Example commands to copy the pre-combined file to the spider folder.
cd spider # if you followed the above steps, or you can directly cd to the spider folder
cp <your_downloaded_files_directory>/train_spider_and_others.json .
- DB Execution agent
Copy the database folders in
<repo_path>/datasets/spider/database
and database folders in<repo_path>/datasets/spider/test_database
into directory<repo_path>/datasets/spider/database_all_splits/
cd <repo_path>/datasets/spider # skip this step if you are already in the spider folder
mkdir database_all_splits
cp -r database/* database_all_splits/
cp -r test_database/* database_all_splits/
- Schema Fetching agent
Download the schema file from Megagon Shared Drive, and move it to directory
<repo_path>/datasets/spider/
cd <repo_path>/datasets/spider # skip this step if you are already in the spider folder
cp <your_downloaded_files_directory>/db_id2schema_text.json .
- Gold SQL Retrieval
Download the gold SQL file from Megagon Shared Drive and question embedding file from Megagon Shared Drive, and move it to directory
<repo_path>/datasets/spider/
cd <repo_path>/datasets/spider # skip this step if you are already in the spider folder
cp <your_downloaded_files_directory>/question2sql.json .

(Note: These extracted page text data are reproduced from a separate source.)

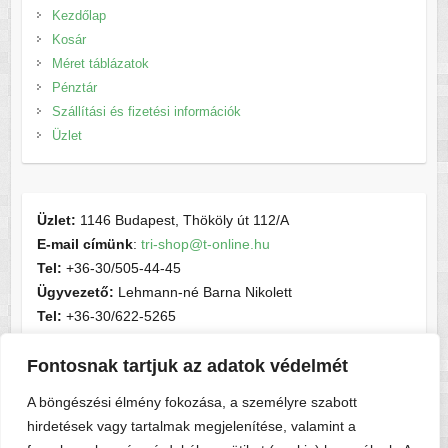
Kezdőlap
Kosár
Méret táblázatok
Pénztár
Szállítási és fizetési információk
Üzlet
Üzlet:
1146 Budapest, Thököly út 112/A
E-mail címünk
:
tri-shop@t-online.hu
Tel:
+36-30/505-44-45
Ügyvezető:
Lehmann-né Barna Nikolett
Tel:
+36-30/622-5265
E-mail címünk
:
contactsport@t-online.hu
Fontosnak tartjuk az adatok védelmét
Cégjegyzékszám:
cg05-06-015156
Adószám:
28716440-2-05
A böngészési élmény fokozása, a személyre szabott
hirdetések vagy tartalmak megjelenítése, valamint a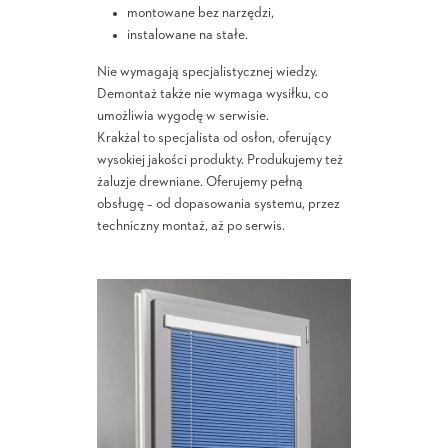
montowane bez narzędzi,
instalowane na stałe.
Nie wymagają specjalistycznej wiedzy.
Demontaż także nie wymaga wysiłku, co
umożliwia wygodę w serwisie.
Krakżal to specjalista od osłon, oferujący
wysokiej jakości produkty. Produkujemy też
żaluzje drewniane. Oferujemy pełną
obsługę – od dopasowania systemu, przez
techniczny montaż, aż po serwis.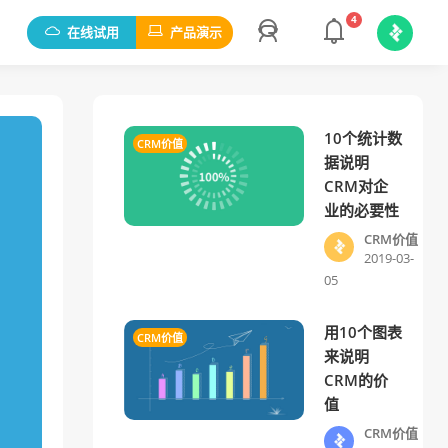
4
在线试用
产品演示
10个统计数
CRM价值
据说明
CRM对企
业的必要性
CRM价值
2019-03-
05
用10个图表
CRM价值
来说明
CRM的价
值
CRM价值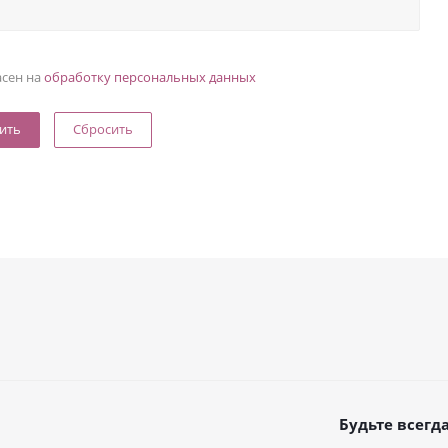
асен на
обработку персональных данных
Сбросить
Будьте всегда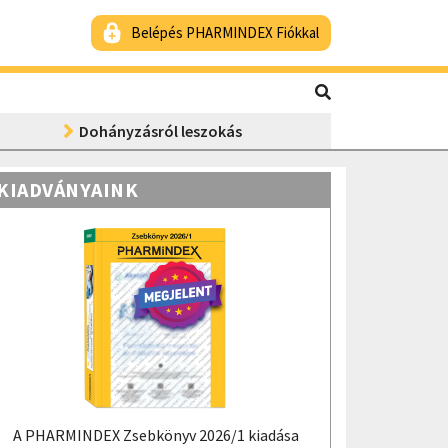
Belépés PHARMINDEX Fiókkal
Dohányzásról leszokás
KIADVÁNYAINK
A PHARMINDEX Zsebkönyv 2026/1 kiadása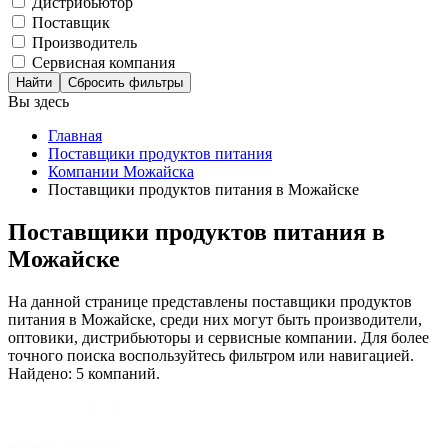
Дистрибьютор
Поставщик
Производитель
Сервисная компания
Сбросить фильтры
Вы здесь
Главная
Поставщики продуктов питания
Компании Можайска
Поставщики продуктов питания в Можайске
Поставщики продуктов питания в
Можайске
На данной странице представлены поставщики продуктов
питания в Можайске, среди них могут быть производители,
оптовики, дистрибьюторы и сервисные компании. Для более
точного поиска воспользуйтесь фильтром или навигацией.
Найдено: 5 компаний.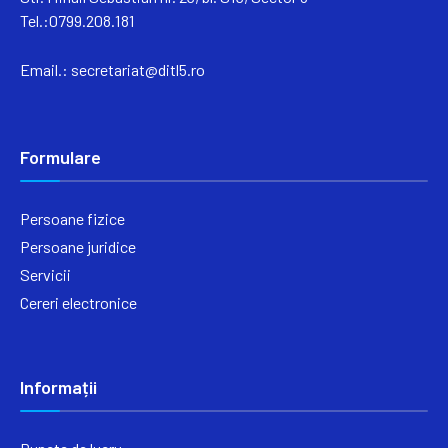
Tel.:0799.208.181
Email.:
secretariat@ditl5.ro
Formulare
Persoane fizice
Persoane juridice
Servicii
Cereri electronice
Informații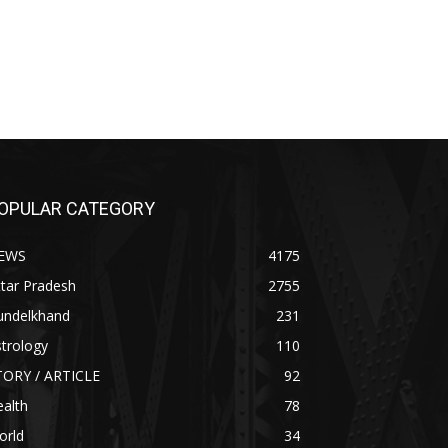
OPULAR CATEGORY
EWS
4175
tar Pradesh
2755
undelkhand
231
trology
110
TORY / ARTICLE
92
alth
78
orld
34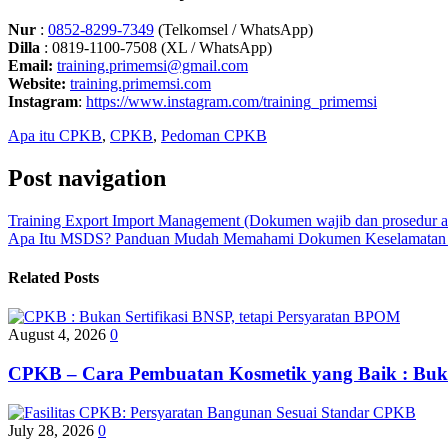
Nur
:
0
852-8299-7349
(Telkomsel / WhatsApp)
Dilla
: 0819-1100-7508 (XL / WhatsApp)
Email:
training.primemsi@gmail.com
Website:
training.primemsi.com
Instagram
:
https://www.instagram.com/training_primemsi
Apa itu CPKB
,
CPKB
,
Pedoman CPKB
Post navigation
Training Export Import Management (Dokumen wajib dan prosedur ad
Apa Itu MSDS? Panduan Mudah Memahami Dokumen Keselamatan
Related Posts
August 4, 2026
0
CPKB – Cara Pembuatan Kosmetik yang Baik : Bukan
July 28, 2026
0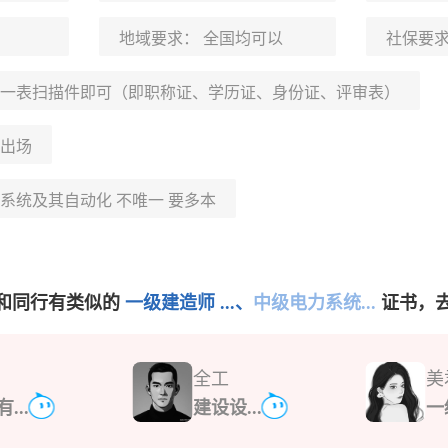
地域要求：
全国均可以
社保要
一表扫描件即可（即职称证、学历证、身份证、评审表）
出场
系统及其自动化 不唯一 要多本
和同行有类似的
一级建造师 ...、
中级电力系统...
证书，
全工
美
...
建设设...
一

cp <your_downloaded_files_directory>/question_embeddings.pt .
- Trained database routing model
Download the trained database routing model from Megagon Shared Drive, move the downloaded file
database_routing_spider_v1.zip
to directory<repo_path>/database_routing/saved_models/
and unzip it.
cd <repo_path>/
mkdir -p database_routing/saved_models/
cp <your_downloaded_files_directory>/database_routing_spider_v1.zip .
unzip database_routing_spider_v1.zip
Before install the dependencies, you need to install npm
according to npm's official website.
Example command to install by 'nvm'
# Install nvm
curl -o- https://raw.githubusercontent.com/nvm-sh/nvm/v0.40.1/install.sh | bash
source ~/.bashrc
export NVM_DIR="$HOME/.nvm"
[ -s "$NVM_DIR/nvm.sh" ] && \. "$NVM_DIR/nvm.sh" # This loads nvm
[ -s "$NVM_DIR/bash_completion" ] && \. "$NVM_DIR/bash_completion" # This loads nvm bash_completion
nvm install 20.11.1
Now you can install the dependencies
cd <repo_path>/demo_paper
npm install
cd <repo_path>/demo_paper
npm start
cd <repo_path>
conda activate magesql_demo
export PYTHONPATH="$PYTHONPATH:$(pwd)"
uvicorn demo_paper.backend.main:app --reload
- V1.0: developped frontend for certain example
- V1.1: developped backend and integrated with frontend
- V1.2: support frontend of demonstration selection and database routing agents. A list of updates to improve user's experience.